The past couple of days, my emotions have been building up. It was your Sparky’s birthday. I remember his birthday from a couple of years ago when we were in New York. You made me take an extra special picture of you to send to him just for his day. It’s one of my favorite pictures of you, even though your body was all marked up with a Sharpie Pen from your radiation and your little arm was hurting so badly that they tried to make you wear it in a sling which you of course refused to do. The smile on your face was priceless and your eyes were so bright and beautiful as I was taking this picture. They were shining like diamonds. You were so excited to take this picture and send it to him. We called to tell him, “Happy Birthday!!” and I remember you saying this in your squeaky little voice that was full of so much love and happiness. As always, I did my best to try not to be sad on his birthday but I wished more than anything that it was you sitting by my side as I watched your Sparkly open up our gift and two cards. One card from me and one from the both of us. I of course signed your name on the card I picked out from you, to him. You would have liked it and called the card, “cute.” I sat and watched your Sparkly read our words and open our gift. I watched as he chuckled at something while the corners of his eyes got wet. It’s a sight I’m so used to seeing with him. That bittersweet happiness that I know all too well. I did my best on his day, for you but it was still hard to hold it together without you by my side. I know your Poppy sister will help with things like this when she makes her little entrance into the world. Maybe days like this will become easier and help with the sadness because the happiness I know she is going to make others feel is going to be infectious. Next year it will be nice to have her by my side on days like your Sparkly’s birthday.
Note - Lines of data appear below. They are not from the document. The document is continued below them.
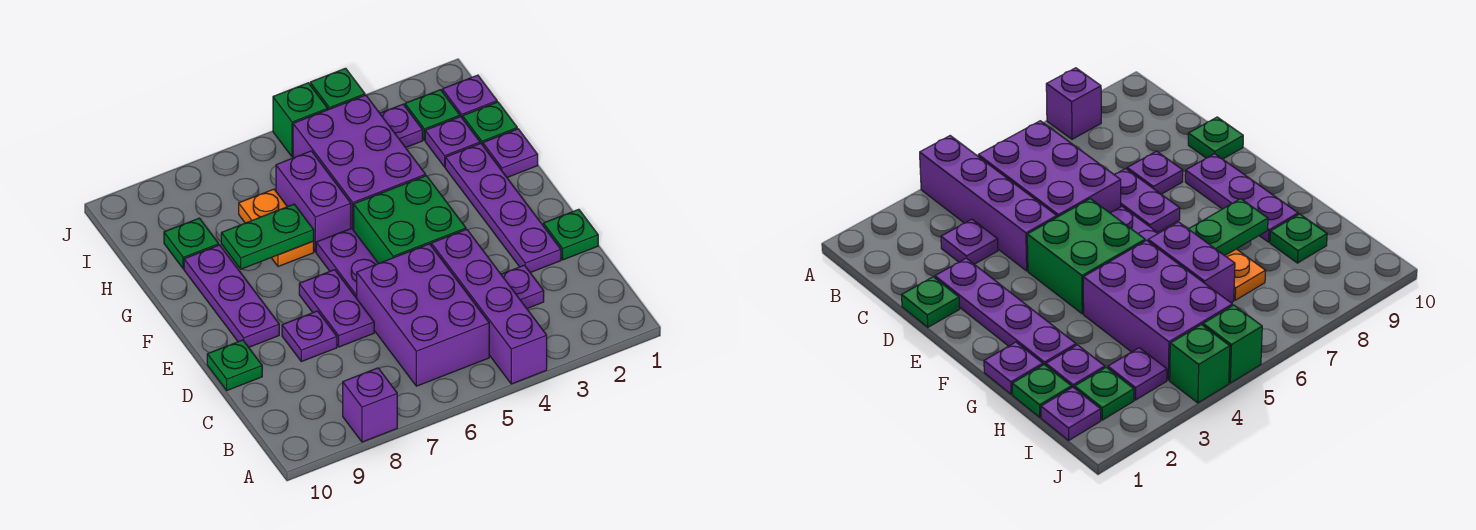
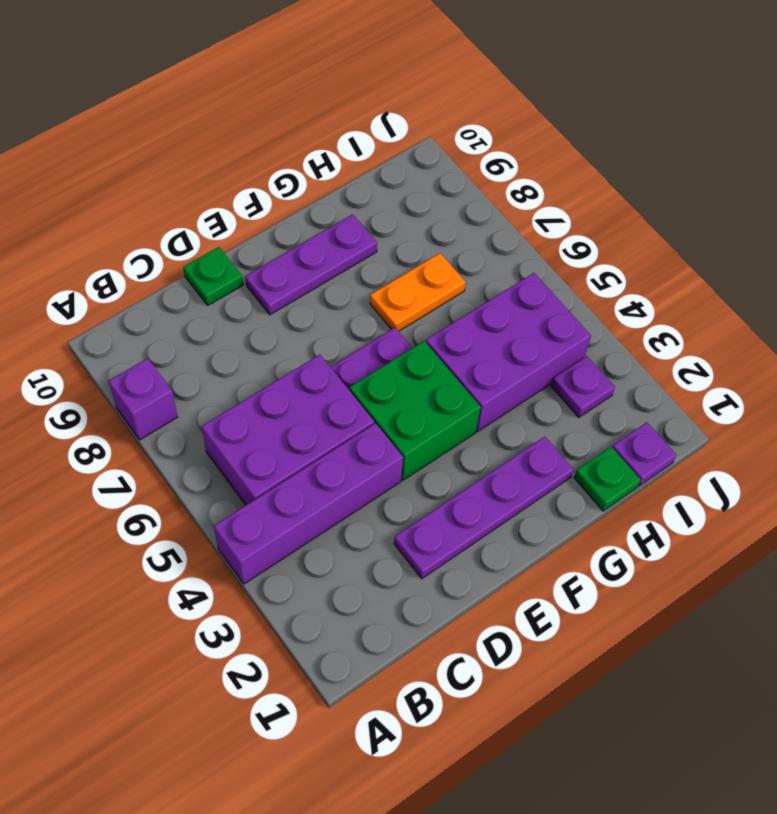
none -> purple 1x1 plate [501,265,544,308]
none -> green 1x1 plate [543,209,598,260]
none -> purple 1x2 plate [299,270,374,347]

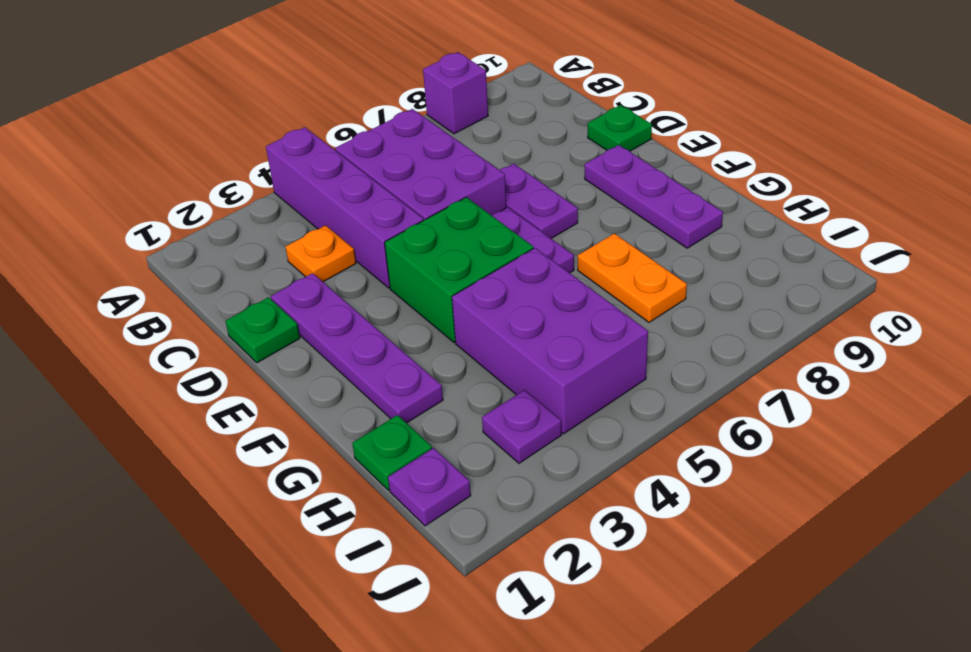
orange 1x1 plate [286,225,356,282] -> purple 1x1 plate [501,265,544,308]
none -> purple 1x1 plate [282,311,337,362]
none -> purple 1x1 plate [483,129,538,177]
none -> purple 1x2 brick [276,151,351,252]

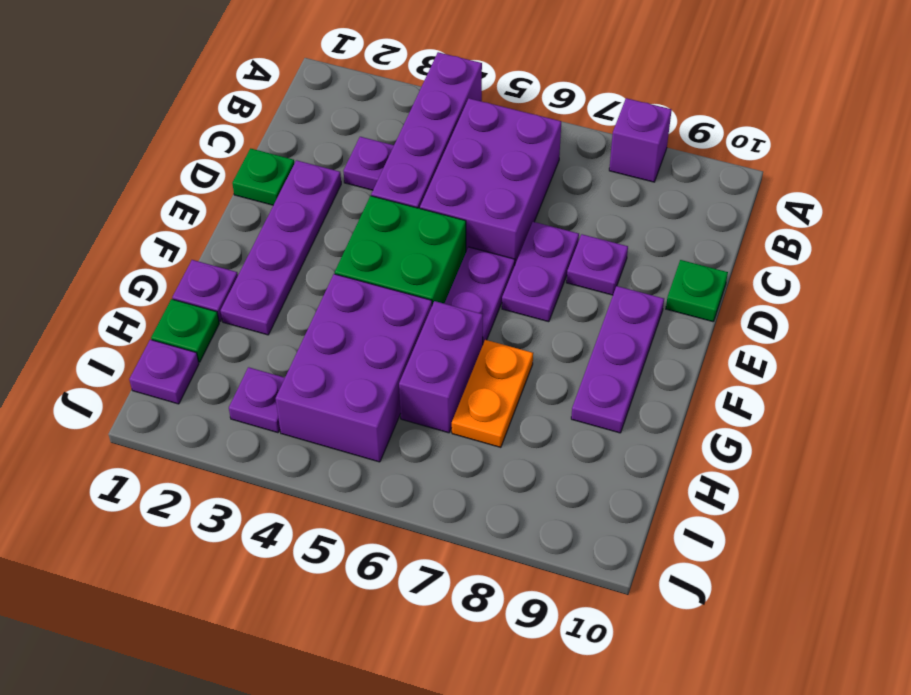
none -> purple 1x1 plate [425,117,480,167]
none -> green 1x1 plate [164,218,219,269]
none -> green 1x1 plate [405,90,460,140]

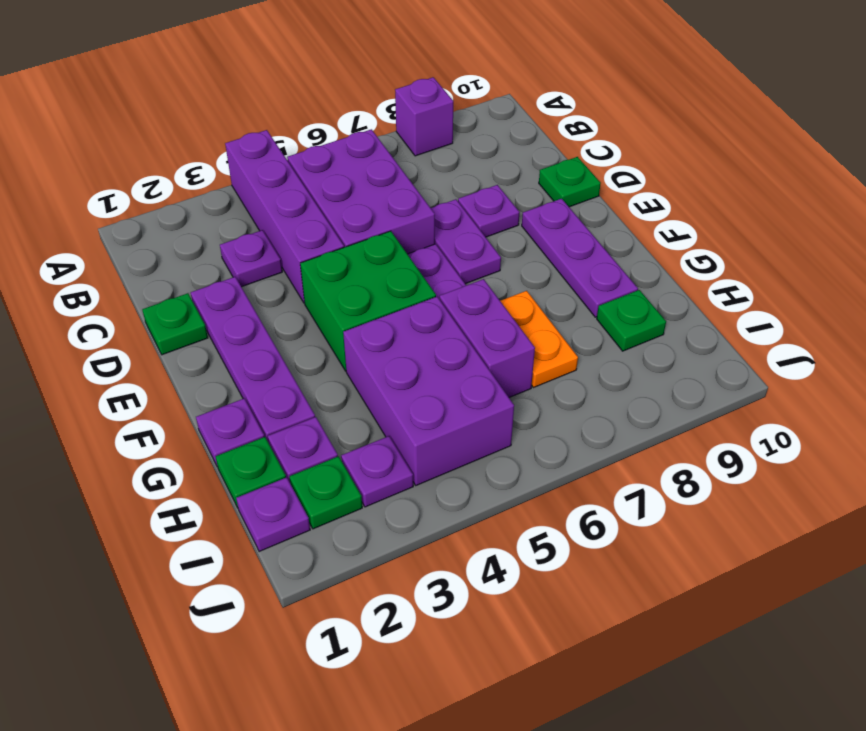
none -> green 1x1 brick [310,68,365,110]
none -> green 1x1 brick [273,83,328,157]
none -> green 1x2 plate [221,204,314,269]

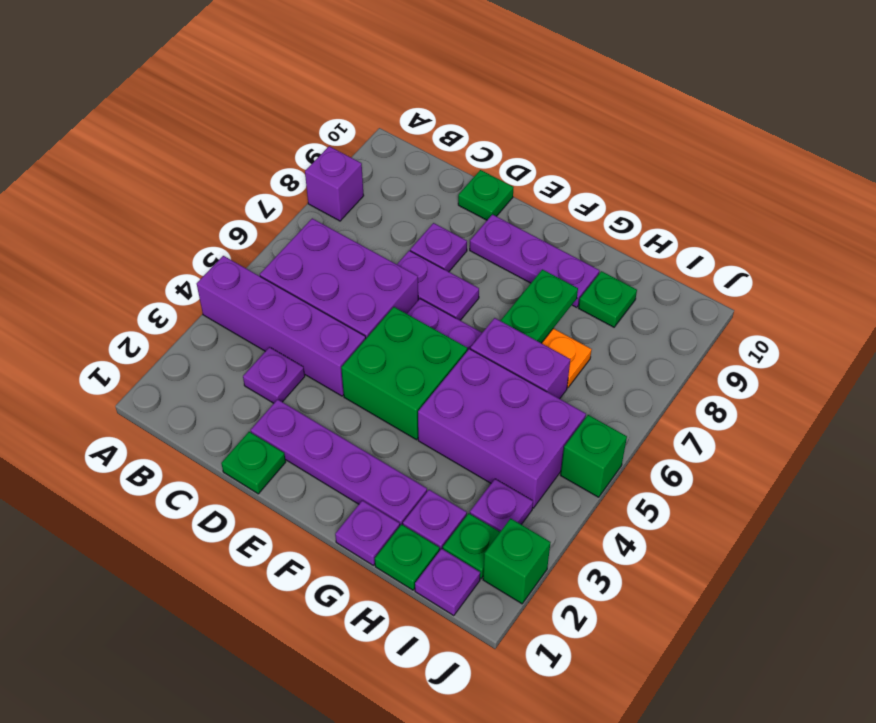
green 1x1 brick [483,518,550,604] -> green 1x1 brick moved to [310,68,365,110]

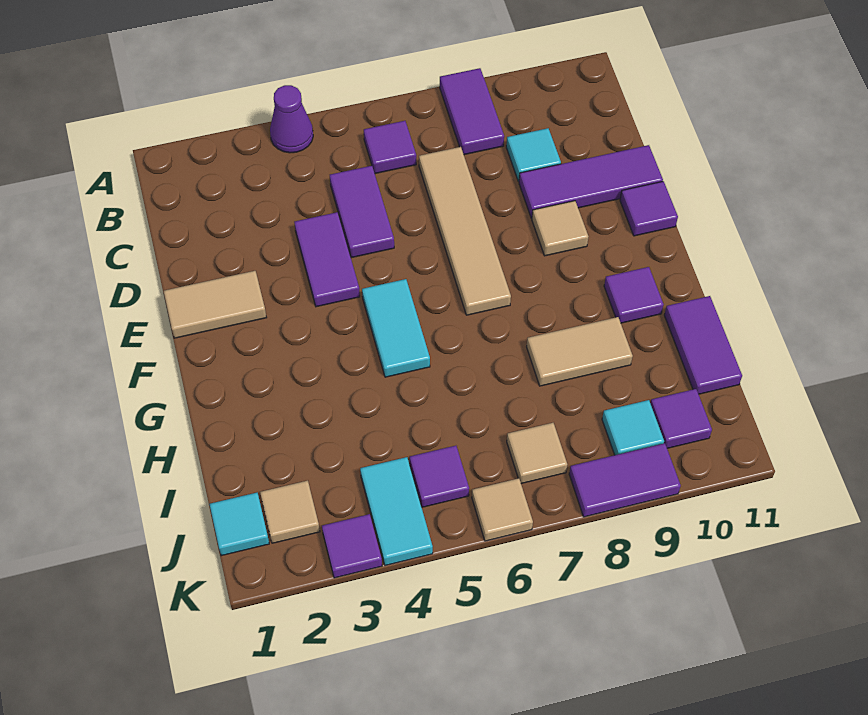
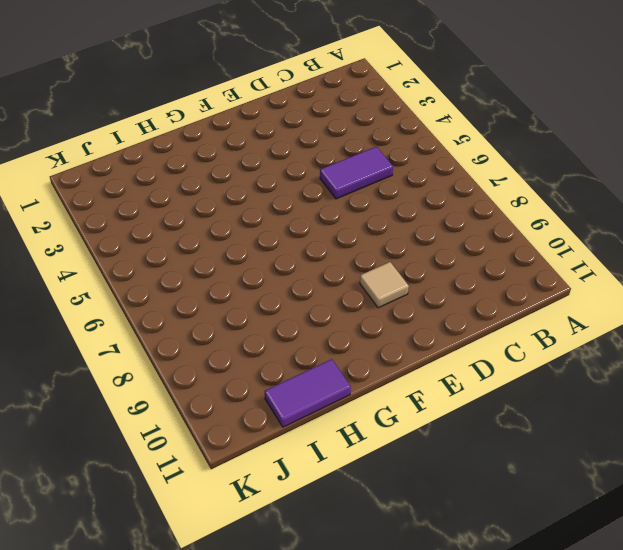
none -> purple 1x1 cone [270,85,313,153]
none -> purple 1x2 tile [440,68,504,155]
none -> purple 1x1 tile [364,121,416,174]

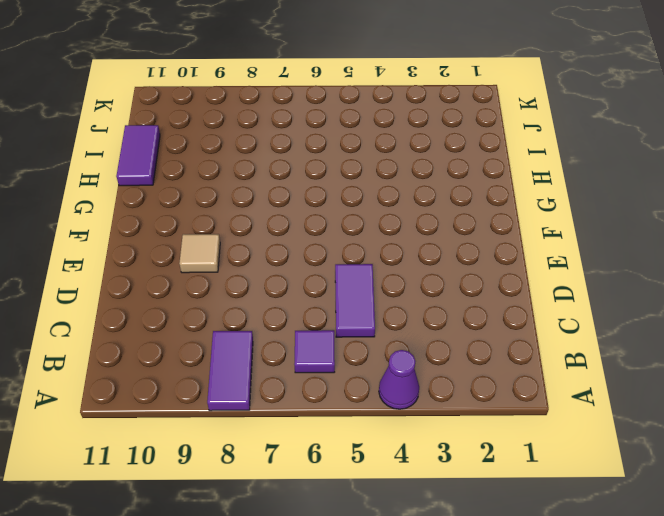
none -> tan 1x4 tile [419,147,511,315]
none -> cyan 1x1 tile [506,128,561,181]
none -> purple 1x2 tile [294,212,360,307]

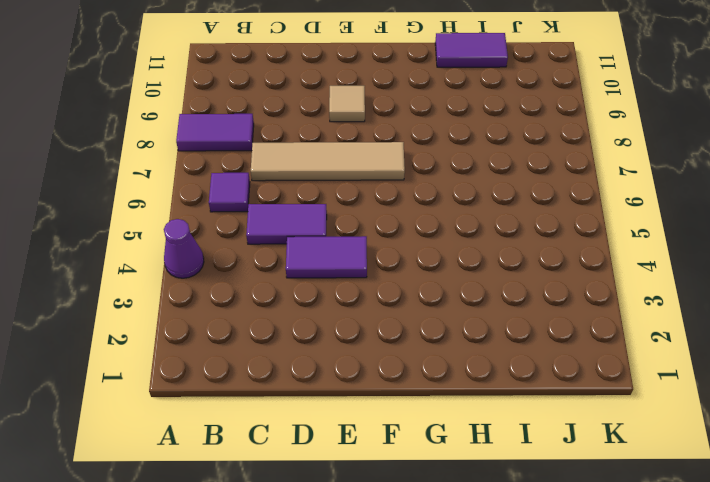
none -> cyan 1x1 tile [506,128,561,181]
none -> purple 1x3 tile [519,145,663,218]
none -> tan 1x2 tile [164,271,267,338]

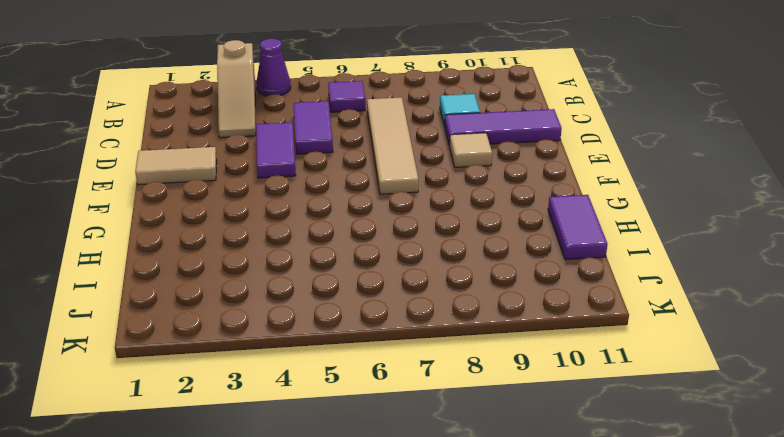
tan 1x3 slope [217,40,256,138] -> none
none -> purple 1x2 tile [440,68,504,155]
none -> purple 1x1 tile [620,181,678,236]
none -> cyan 1x2 tile [362,279,430,377]

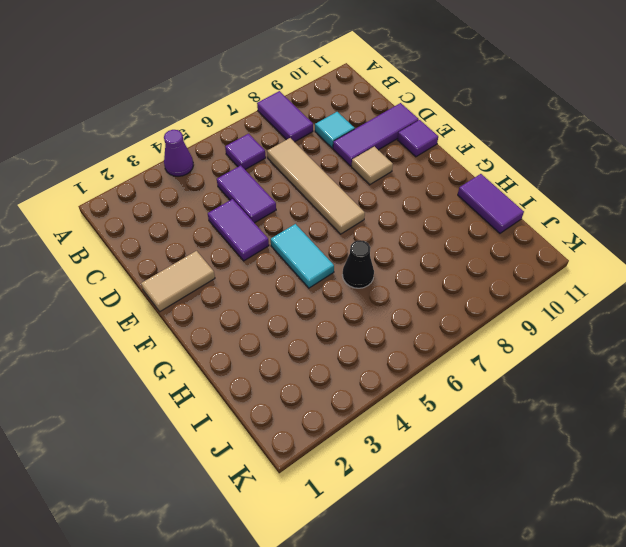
black 1x1 cone [342,240,374,288] -> none
none -> purple 1x1 tile [604,267,664,323]
none -> tan 1x2 tile [527,317,633,386]
none -> cyan 1x1 tile [210,493,269,556]

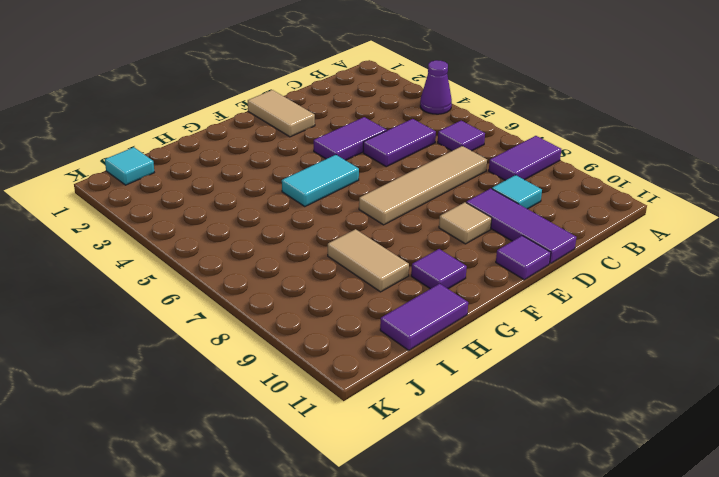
none -> tan 1x1 tile [260,481,320,543]
none -> cyan 1x2 tile [360,457,433,565]
none -> purple 1x1 tile [410,446,469,507]

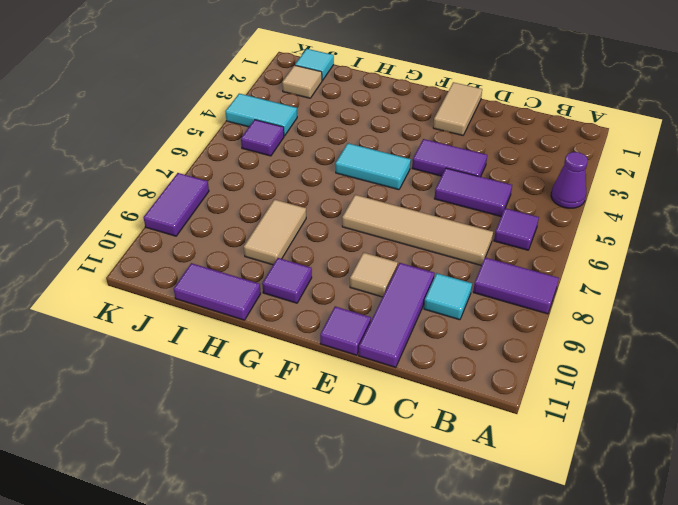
none -> tan 1x1 tile [507,423,567,484]
none -> cyan 1x1 tile [602,400,664,455]
none -> purple 1x1 tile [650,389,712,448]

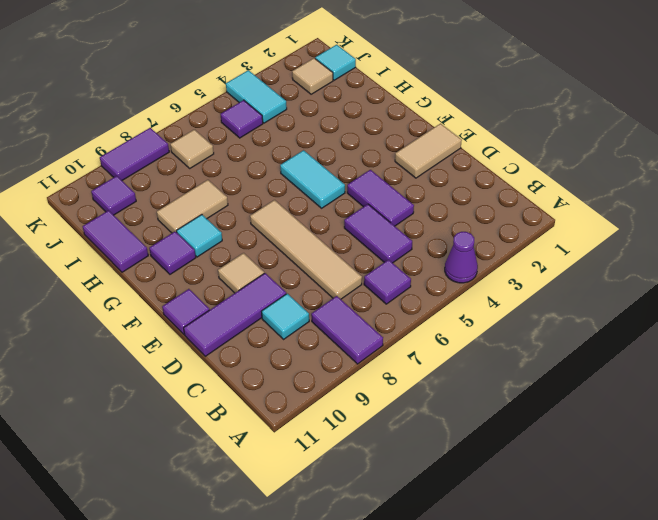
cyan 1x1 tile [177,215,222,257] -> cyan 1x1 tile moved to [602,400,664,455]
none -> purple 1x1 tile [322,514,382,578]
none -> tan 1x1 tile [472,478,533,541]

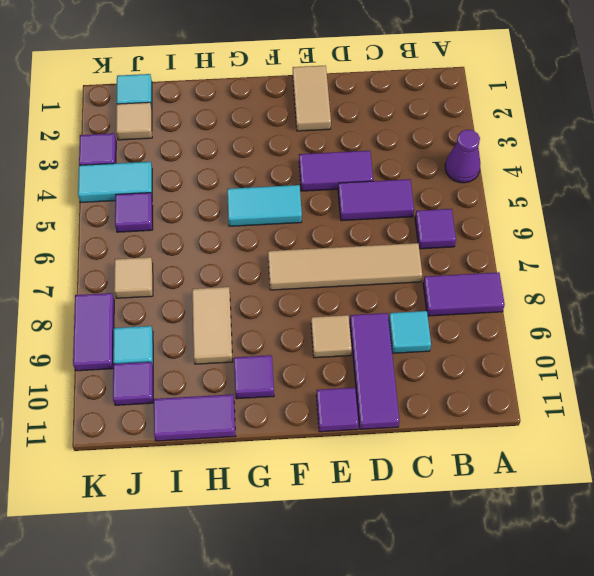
none -> tan 1x1 tile [472,478,533,541]

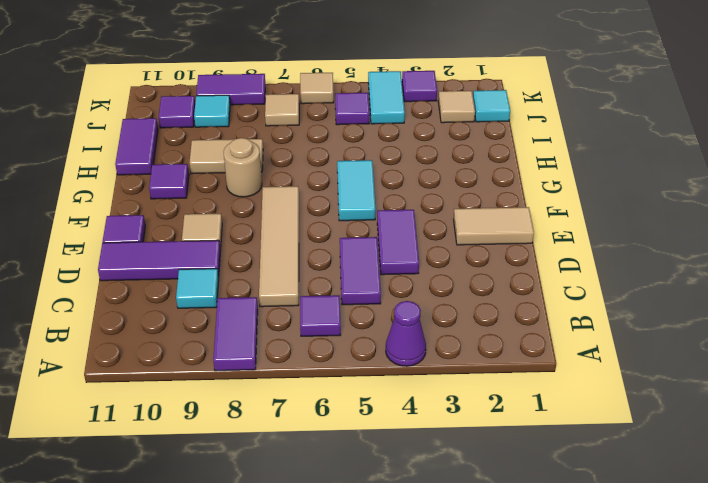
tan 1x1 round brick [224,138,262,197] -> none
I spent much of the day and evening crying. Today was a hard day to get through. I literally went to bed telling myself, “You made it through today and you didn’t die. The pain didn’t kill you.” I’m always so amazed that it doesn’t. The sick joke is I know what I’m waking up to tomorrow and how none of this ever goes away. I don’t get to escape this. I still have to wake up to your totally disassembled bedroom that I said I would never touch. I was never going to be ready for today. You can never be ready for something like this.
I’m tired but restless. Of course, I’m not sleeping well. It’s because of my not sleeping well at night that I’ve noticed that we have this fucking bird outside of our bedroom that seriously sings all day and all night long. I don’t understand this as it’s only something that has started a couple of months ago. What kind of bird, sings all night long? It’s annoying to me and I don’t feel like hearing it’s song. Tweety bird, tweety bird please shut up. Between that and your empty room I’m surprised I’m not outside stalking this bird with my BB gun. That is totally a very Maya Danger thing that would have happened last year when I was in my Danger Baby phase. I’ve been stalking this bird to try to find out where it is hiding but I’ve only been stalking from it from the inside of our house. My body is too tired to truly investigate. Stupid bird.
Time to go, little man. It’s late and I need to try to get a little sleep before I have to start today all over again, tomorrow.
I miss you. I love you. I hope you are safe.
P.S. Thank you, Taylor for what you did tonight. You are such a light that keeps me going even on my hardest of days. I know Ronan is so proud of you for all you are doing. So am I. I love you.